▸ GOAL
Copy the records below word for word, starting at the beginning of the records and ending with the line that contains "var sketch = newSketch(context, id", both included. Leave the pictures out of your copy.

----- PROVIDED DATA

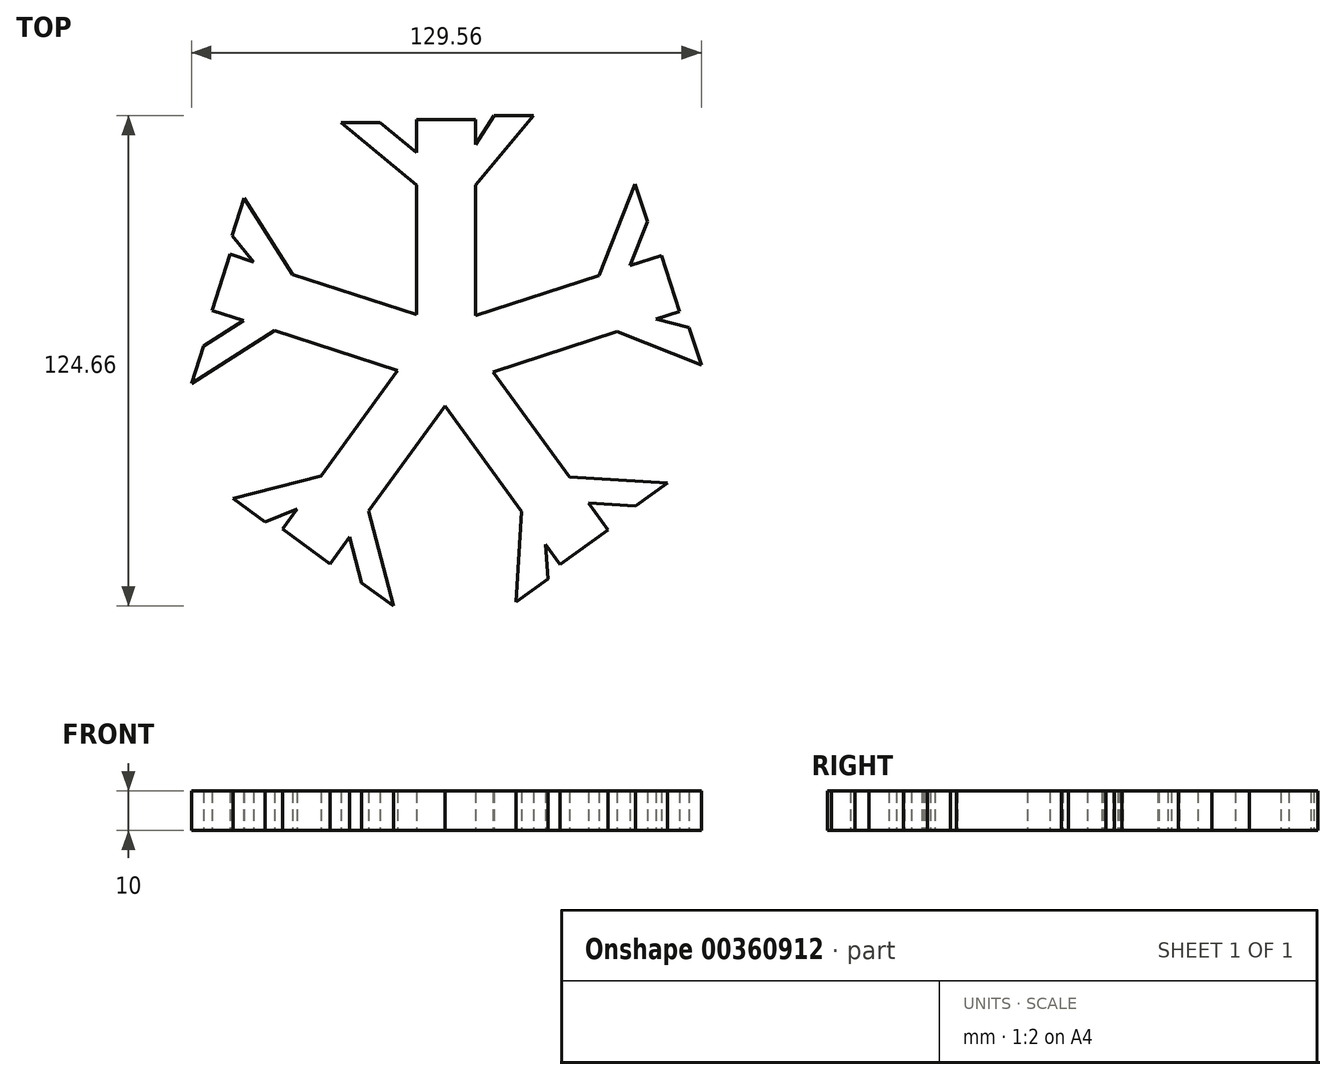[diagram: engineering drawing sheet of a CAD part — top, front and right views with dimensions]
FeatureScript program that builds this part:
annotation { "Feature Type Name" : "Feature", "Feature Type Description" : "" }
export const myFeature = defineFeature(function(context is Context, id is Id, definition is map)
    precondition{}
    {
        {
            var Q0;
            Q0=qCreatedBy(makeId("Top.planeOp"),FACE);
            var sketch = newSketch(context, id + "F0", { "sketchPlane" : qUnion([Q0])});
            skLineSegment(sketch, "E0.bottom", {"start": v(-7.35, 60) * mm, "end": v(7.65, 60) * mm});
            skLineSegment(sketch, "E0.top", {"start": v(-7.35, 0) * mm, "end": v(7.65, 0) * mm});
            skLineSegment(sketch, "E0.left", {"start": v(-7.35, 60) * mm, "end": v(-7.35, 0) * mm});
            skLineSegment(sketch, "E0.right", {"start": v(7.65, 60) * mm, "end": v(7.65, 0) * mm});
            skLineSegment(sketch, "E1", {"start": v(7.65, 43.34) * mm, "end": v(22.3, 61.07) * mm});
            skLineSegment(sketch, "E2", {"start": v(22.3, 61.07) * mm, "end": v(12.3, 61.07) * mm});
            skLineSegment(sketch, "E3", {"start": v(12.3, 61.07) * mm, "end": v(7.65, 53.73) * mm});
            skLineSegment(sketch, "E4", {"start": v(-7.35, 43.34) * mm, "end": v(-26.63, 59.26) * mm});
            skLineSegment(sketch, "E5", {"start": v(-26.63, 59.26) * mm, "end": v(-16.62, 59.26) * mm});
            skLineSegment(sketch, "E6", {"start": v(-16.62, 59.26) * mm, "end": v(-9.92, 53.73) * mm});
            skLineSegment(sketch, "E7", {"start": v(-9.92, 53.73) * mm, "end": v(-6.99, 51.3) * mm});
            skPoint(sketch, "E7.endSnap0", {"position": v(-17, 51.3) * mm});
            skLineSegment(sketch, "E8.1.0", {"start": v(-59.34, 11.55) * mm, "end": v(-2.27, -7) * mm});
            skLineSegment(sketch, "E8.1.1", {"start": v(-2.27, -7) * mm, "end": v(2.36, 7.27) * mm});
            skLineSegment(sketch, "E8.1.2", {"start": v(-54.7, 25.81) * mm, "end": v(2.36, 7.27) * mm});
            skLineSegment(sketch, "E8.1.3", {"start": v(-38.85, 20.66) * mm, "end": v(-51.2, 40.08) * mm});
            skLineSegment(sketch, "E8.1.4", {"start": v(-51.2, 40.08) * mm, "end": v(-54.28, 30.56) * mm});
            skLineSegment(sketch, "E8.1.5", {"start": v(-54.28, 30.56) * mm, "end": v(-48.73, 23.87) * mm});
            skLineSegment(sketch, "E8.1.6", {"start": v(-43.49, 6.4) * mm, "end": v(-64.59, -7.01) * mm});
            skLineSegment(sketch, "E8.1.7", {"start": v(-64.59, -7.01) * mm, "end": v(-61.5, 2.5) * mm});
            skLineSegment(sketch, "E8.1.8", {"start": v(-61.5, 2.5) * mm, "end": v(-54.16, 7.16) * mm});
            skLineSegment(sketch, "E8.1.9", {"start": v(-59.34, 11.55) * mm, "end": v(-54.7, 25.81) * mm});
            skPoint(sketch, "E8.1.10", {"position": v(-54.04, -0.3) * mm});
            skLineSegment(sketch, "E8.1.11", {"start": v(-54.16, 7.16) * mm, "end": v(-50.95, 9.2) * mm});
            skLineSegment(sketch, "E8.2.0", {"start": v(-29.32, -52.86) * mm, "end": v(5.95, -4.32) * mm});
            skLineSegment(sketch, "E8.2.1", {"start": v(5.95, -4.32) * mm, "end": v(-6.19, 4.5) * mm});
            skLineSegment(sketch, "E8.2.2", {"start": v(-41.45, -44.05) * mm, "end": v(-6.19, 4.5) * mm});
            skLineSegment(sketch, "E8.2.3", {"start": v(-31.66, -30.57) * mm, "end": v(-53.93, -36.3) * mm});
            skLineSegment(sketch, "E8.2.4", {"start": v(-53.93, -36.3) * mm, "end": v(-45.84, -42.18) * mm});
            skLineSegment(sketch, "E8.2.5", {"start": v(-45.84, -42.18) * mm, "end": v(-37.76, -38.97) * mm});
            skLineSegment(sketch, "E8.2.6", {"start": v(-19.52, -39.38) * mm, "end": v(-13.3, -63.6) * mm});
            skLineSegment(sketch, "E8.2.7", {"start": v(-13.3, -63.6) * mm, "end": v(-21.38, -57.71) * mm});
            skLineSegment(sketch, "E8.2.8", {"start": v(-21.38, -57.71) * mm, "end": v(-23.55, -49.3) * mm});
            skLineSegment(sketch, "E8.2.9", {"start": v(-29.32, -52.86) * mm, "end": v(-41.45, -44.05) * mm});
            skPoint(sketch, "E8.2.10", {"position": v(-16.4, -51.49) * mm});
            skLineSegment(sketch, "E8.2.11", {"start": v(-23.55, -49.3) * mm, "end": v(-24.5, -45.6) * mm});
            skLineSegment(sketch, "E8.3.0", {"start": v(41.22, -44.22) * mm, "end": v(5.95, 4.32) * mm});
            skLineSegment(sketch, "E8.3.1", {"start": v(5.95, 4.32) * mm, "end": v(-6.19, -4.5) * mm});
            skLineSegment(sketch, "E8.3.2", {"start": v(29.08, -53.04) * mm, "end": v(-6.19, -4.5) * mm});
            skLineSegment(sketch, "E8.3.3", {"start": v(19.29, -39.55) * mm, "end": v(17.86, -62.51) * mm});
            skLineSegment(sketch, "E8.3.4", {"start": v(17.86, -62.51) * mm, "end": v(25.95, -56.63) * mm});
            skLineSegment(sketch, "E8.3.5", {"start": v(25.95, -56.63) * mm, "end": v(25.4, -47.96) * mm});
            skLineSegment(sketch, "E8.3.6", {"start": v(31.42, -30.74) * mm, "end": v(56.37, -32.3) * mm});
            skLineSegment(sketch, "E8.3.7", {"start": v(56.37, -32.3) * mm, "end": v(48.28, -38.17) * mm});
            skLineSegment(sketch, "E8.3.8", {"start": v(48.28, -38.17) * mm, "end": v(39.6, -37.63) * mm});
            skLineSegment(sketch, "E8.3.9", {"start": v(41.22, -44.22) * mm, "end": v(29.08, -53.04) * mm});
            skPoint(sketch, "E8.3.10", {"position": v(43.9, -31.51) * mm});
            skLineSegment(sketch, "E8.3.11", {"start": v(39.6, -37.63) * mm, "end": v(35.8, -37.4) * mm});
            skLineSegment(sketch, "E8.4.0", {"start": v(54.8, 25.54) * mm, "end": v(-2.27, 7) * mm});
            skLineSegment(sketch, "E8.4.1", {"start": v(-2.27, 7) * mm, "end": v(2.36, -7.27) * mm});
            skLineSegment(sketch, "E8.4.2", {"start": v(59.43, 11.27) * mm, "end": v(2.36, -7.27) * mm});
            skLineSegment(sketch, "E8.4.3", {"start": v(43.58, 6.12) * mm, "end": v(64.97, -2.33) * mm});
            skLineSegment(sketch, "E8.4.4", {"start": v(64.97, -2.33) * mm, "end": v(61.88, 7.18) * mm});
            skLineSegment(sketch, "E8.4.5", {"start": v(61.88, 7.18) * mm, "end": v(53.46, 9.33) * mm});
            skLineSegment(sketch, "E8.4.6", {"start": v(38.94, 20.39) * mm, "end": v(48.13, 43.64) * mm});
            skLineSegment(sketch, "E8.4.7", {"start": v(48.13, 43.64) * mm, "end": v(51.22, 34.12) * mm});
            skLineSegment(sketch, "E8.4.8", {"start": v(51.22, 34.12) * mm, "end": v(48.03, 26.04) * mm});
            skLineSegment(sketch, "E8.4.9", {"start": v(54.8, 25.54) * mm, "end": v(59.43, 11.27) * mm});
            skPoint(sketch, "E8.4.10", {"position": v(43.54, 32.01) * mm});
            skLineSegment(sketch, "E8.4.11", {"start": v(48.03, 26.04) * mm, "end": v(46.63, 22.5) * mm});
            skPoint(sketch, "E8.center", {"position": v(0, 0) * mm});
            skSolve(sketch);
        }
        {
            var Q0;
            {var subQ3=sQuery(id+"F0.wireOp",EDGE,"E0.bottom");Q0=makeQuery(id+"F0.imprint","IMPRINT",FACE,{"disambiguationData":[TD([[makeQuery(id+"F0.imprint","IMPRINT",EDGE,{"derivedFrom":subQ3}),-1.0]])]});}
            var Q1;
            {var subQ4=sQuery(id+"F0.wireOp",EDGE,"E8.1.9");Q1=makeQuery(id+"F0.imprint","IMPRINT",FACE,{"disambiguationData":[TD([[makeQuery(id+"F0.imprint","IMPRINT",EDGE,{"derivedFrom":subQ4}),-1.0]])]});}
            var Q2;
            {var subQ5=sQuery(id+"F0.wireOp",EDGE,"E8.2.9");Q2=makeQuery(id+"F0.imprint","IMPRINT",FACE,{"disambiguationData":[TD([[makeQuery(id+"F0.imprint","IMPRINT",EDGE,{"derivedFrom":subQ5}),-1.0]])]});}
            var Q3;
            {var subQ5=sQuery(id+"F0.wireOp",EDGE,"E8.3.9");Q3=makeQuery(id+"F0.imprint","IMPRINT",FACE,{"disambiguationData":[TD([[makeQuery(id+"F0.imprint","IMPRINT",EDGE,{"derivedFrom":subQ5}),-1.0]])]});}
            var Q4;
            {var subQ0=sQuery(id+"F0.wireOp",EDGE,"E8.4.9");Q4=makeQuery(id+"F0.imprint","IMPRINT",FACE,{"disambiguationData":[TD([[makeQuery(id+"F0.imprint","IMPRINT",EDGE,{"derivedFrom":subQ0}),-1.0]])]});}
            var Q5;
            {var subQ1=sQuery(id+"F0.wireOp",EDGE,"E8.4.6");Q5=makeQuery(id+"F0.imprint","IMPRINT",FACE,{"disambiguationData":[TD([[makeQuery(id+"F0.imprint","IMPRINT",EDGE,{"derivedFrom":subQ1}),-1.0]])]});}
            var Q6;
            {var subQ0=sQuery(id+"F0.wireOp",EDGE,"E8.4.3");Q6=makeQuery(id+"F0.imprint","IMPRINT",FACE,{"disambiguationData":[TD([[makeQuery(id+"F0.imprint","IMPRINT",EDGE,{"derivedFrom":subQ0}),1.0]])]});}
            var Q7;
            {var subQ0=sQuery(id+"F0.wireOp",EDGE,"E1");Q7=makeQuery(id+"F0.imprint","IMPRINT",FACE,{"disambiguationData":[TD([[makeQuery(id+"F0.imprint","IMPRINT",EDGE,{"derivedFrom":subQ0}),1.0]])]});}
            var Q8;
            {var subQ1=sQuery(id+"F0.wireOp",EDGE,"E4");Q8=makeQuery(id+"F0.imprint","IMPRINT",FACE,{"disambiguationData":[TD([[makeQuery(id+"F0.imprint","IMPRINT",EDGE,{"derivedFrom":subQ1}),-1.0]])]});}
            var Q9;
            {var subQ0=sQuery(id+"F0.wireOp",EDGE,"E8.1.3");Q9=makeQuery(id+"F0.imprint","IMPRINT",FACE,{"disambiguationData":[TD([[makeQuery(id+"F0.imprint","IMPRINT",EDGE,{"derivedFrom":subQ0}),1.0]])]});}
            var Q10;
            {var subQ1=sQuery(id+"F0.wireOp",EDGE,"E8.1.6");Q10=makeQuery(id+"F0.imprint","IMPRINT",FACE,{"disambiguationData":[TD([[makeQuery(id+"F0.imprint","IMPRINT",EDGE,{"derivedFrom":subQ1}),-1.0]])]});}
            var Q11;
            {var subQ0=sQuery(id+"F0.wireOp",EDGE,"E8.2.3");Q11=makeQuery(id+"F0.imprint","IMPRINT",FACE,{"disambiguationData":[TD([[makeQuery(id+"F0.imprint","IMPRINT",EDGE,{"derivedFrom":subQ0}),1.0]])]});}
            var Q12;
            {var subQ1=sQuery(id+"F0.wireOp",EDGE,"E8.2.6");Q12=makeQuery(id+"F0.imprint","IMPRINT",FACE,{"disambiguationData":[TD([[makeQuery(id+"F0.imprint","IMPRINT",EDGE,{"derivedFrom":subQ1}),-1.0]])]});}
            var Q13;
            {var subQ0=sQuery(id+"F0.wireOp",EDGE,"E8.3.3");Q13=makeQuery(id+"F0.imprint","IMPRINT",FACE,{"disambiguationData":[TD([[makeQuery(id+"F0.imprint","IMPRINT",EDGE,{"derivedFrom":subQ0}),1.0]])]});}
            var Q14;
            {var subQ1=sQuery(id+"F0.wireOp",EDGE,"E8.3.6");Q14=makeQuery(id+"F0.imprint","IMPRINT",FACE,{"disambiguationData":[TD([[makeQuery(id+"F0.imprint","IMPRINT",EDGE,{"derivedFrom":subQ1}),-1.0]])]});}
            var Q15;
            {var subQ3=sQuery(id+"F0.wireOp",EDGE,"E0.top");var subQ5=sQuery(id+"F0.wireOp",EDGE,"E0.right");var subQ6=makeQuery(id+"F0.imprint","INTERSECT",VERTEX,{"derivedFrom":[subQ3,subQ5]});Q15=makeQuery(id+"F0.imprint","IMPRINT",FACE,{"disambiguationData":[TD([[makeQuery(id+"F0.imprint","IMPRINT",EDGE,{"disambiguationData":[TD([[subQ6,1.0]])],"derivedFrom":subQ5}),1.0]])]});}
            var Q16;
            {var subQ0=sQuery(id+"F0.wireOp",EDGE,"E8.2.1");var subQ1=sQuery(id+"F0.wireOp",EDGE,"E8.2.0");var subQ2=makeQuery(id+"F0.imprint","INTERSECT",VERTEX,{"derivedFrom":[subQ1,subQ0]});Q16=makeQuery(id+"F0.imprint","IMPRINT",FACE,{"disambiguationData":[TD([[makeQuery(id+"F0.imprint","IMPRINT",EDGE,{"disambiguationData":[TD([[subQ2,1.0]])],"derivedFrom":subQ1}),1.0]])]});}
            var Q17;
            {var subQ5=sQuery(id+"F0.wireOp",EDGE,"E8.1.0");var subQ7=sQuery(id+"F0.wireOp",EDGE,"E8.1.1");var subQ8=makeQuery(id+"F0.imprint","INTERSECT",VERTEX,{"derivedFrom":[subQ5,subQ7]});Q17=makeQuery(id+"F0.imprint","IMPRINT",FACE,{"disambiguationData":[TD([[makeQuery(id+"F0.imprint","IMPRINT",EDGE,{"disambiguationData":[TD([[subQ8,1.0]])],"derivedFrom":subQ5}),-1.0]])]});}
            var Q18;
            {var subQ0=sQuery(id+"F0.wireOp",EDGE,"E8.1.1");var subQ1=sQuery(id+"F0.wireOp",EDGE,"E8.1.0");var subQ2=makeQuery(id+"F0.imprint","INTERSECT",VERTEX,{"derivedFrom":[subQ1,subQ0]});Q18=makeQuery(id+"F0.imprint","IMPRINT",FACE,{"disambiguationData":[TD([[makeQuery(id+"F0.imprint","IMPRINT",EDGE,{"disambiguationData":[TD([[subQ2,1.0]])],"derivedFrom":subQ1}),1.0]])]});}
            var Q19;
            {var subQ3=sQuery(id+"F0.wireOp",EDGE,"E0.left");var subQ7=sQuery(id+"F0.wireOp",EDGE,"E0.top");var subQ8=makeQuery(id+"F0.imprint","INTERSECT",VERTEX,{"derivedFrom":[subQ7,subQ3]});Q19=makeQuery(id+"F0.imprint","IMPRINT",FACE,{"disambiguationData":[TD([[makeQuery(id+"F0.imprint","IMPRINT",EDGE,{"disambiguationData":[TD([[subQ8,1.0]])],"derivedFrom":subQ3}),-1.0]])]});}
            var Q20;
            {var subQ0=sQuery(id+"F0.wireOp",EDGE,"E8.1.2");var subQ1=sQuery(id+"F0.wireOp",EDGE,"E0.left");var subQ2=makeQuery(id+"F0.imprint","INTERSECT",VERTEX,{"derivedFrom":[subQ1,subQ0]});Q20=makeQuery(id+"F0.imprint","IMPRINT",FACE,{"disambiguationData":[TD([[makeQuery(id+"F0.imprint","IMPRINT",EDGE,{"disambiguationData":[TD([[subQ2,-1.0]])],"derivedFrom":subQ1}),1.0]])]});}
            var Q21;
            {var subQ0=sQuery(id+"F0.wireOp",EDGE,"E8.1.2");var subQ1=sQuery(id+"F0.wireOp",EDGE,"E8.1.1");var subQ2=makeQuery(id+"F0.imprint","INTERSECT",VERTEX,{"derivedFrom":[subQ1,subQ0]});Q21=makeQuery(id+"F0.imprint","IMPRINT",FACE,{"disambiguationData":[TD([[makeQuery(id+"F0.imprint","IMPRINT",EDGE,{"disambiguationData":[TD([[subQ2,1.0]])],"derivedFrom":subQ0}),-1.0]])]});}
            var Q22;
            {var subQ3=sQuery(id+"F0.wireOp",EDGE,"E0.right");var subQ8=sQuery(id+"F0.wireOp",EDGE,"E8.4.0");var subQ11=makeQuery(id+"F0.imprint","INTERSECT",VERTEX,{"derivedFrom":[subQ3,subQ8]});Q22=makeQuery(id+"F0.imprint","IMPRINT",FACE,{"disambiguationData":[TD([[makeQuery(id+"F0.imprint","IMPRINT",EDGE,{"disambiguationData":[TD([[subQ11,-1.0]])],"derivedFrom":subQ3}),-1.0]])]});}
            var Q23;
            {var subQ0=sQuery(id+"F0.wireOp",EDGE,"E0.right");var subQ1=sQuery(id+"F0.wireOp",EDGE,"E0.top");var subQ2=makeQuery(id+"F0.imprint","INTERSECT",VERTEX,{"derivedFrom":[subQ1,subQ0]});Q23=makeQuery(id+"F0.imprint","IMPRINT",FACE,{"disambiguationData":[TD([[makeQuery(id+"F0.imprint","IMPRINT",EDGE,{"disambiguationData":[TD([[subQ2,1.0]])],"derivedFrom":subQ0}),-1.0]])]});}
            var Q24;
            {var subQ0=sQuery(id+"F0.wireOp",EDGE,"E0.left");var subQ1=sQuery(id+"F0.wireOp",EDGE,"E0.top");var subQ2=makeQuery(id+"F0.imprint","INTERSECT",VERTEX,{"derivedFrom":[subQ1,subQ0]});Q24=makeQuery(id+"F0.imprint","IMPRINT",FACE,{"disambiguationData":[TD([[makeQuery(id+"F0.imprint","IMPRINT",EDGE,{"disambiguationData":[TD([[subQ2,1.0]])],"derivedFrom":subQ0}),1.0]])]});}
            extrude(context, id + "F1", {"entities" : qUnion([Q0, Q1, Q2, Q3, Q4, Q5, Q6, Q7, Q8, Q9, Q10, Q11, Q12, Q13, Q14, Q15, Q16, Q17, Q18, Q19, Q20, Q21, Q22, Q23, Q24]), "depth" : 10 * mm});
        }
    });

----------

▸ EXERCISE ANSWER
[diagram: engineering drawing sheet of a CAD part — top, front and right views with dimensions]
FeatureScript program that builds this part:
annotation { "Feature Type Name" : "Feature", "Feature Type Description" : "" }
export const myFeature = defineFeature(function(context is Context, id is Id, definition is map)
    precondition{}
    {
        {
            var Q0;
            Q0=qCreatedBy(makeId("Top.planeOp"),FACE);
            var sketch = newSketch(context, id + "F0", { "sketchPlane" : qUnion([Q0])});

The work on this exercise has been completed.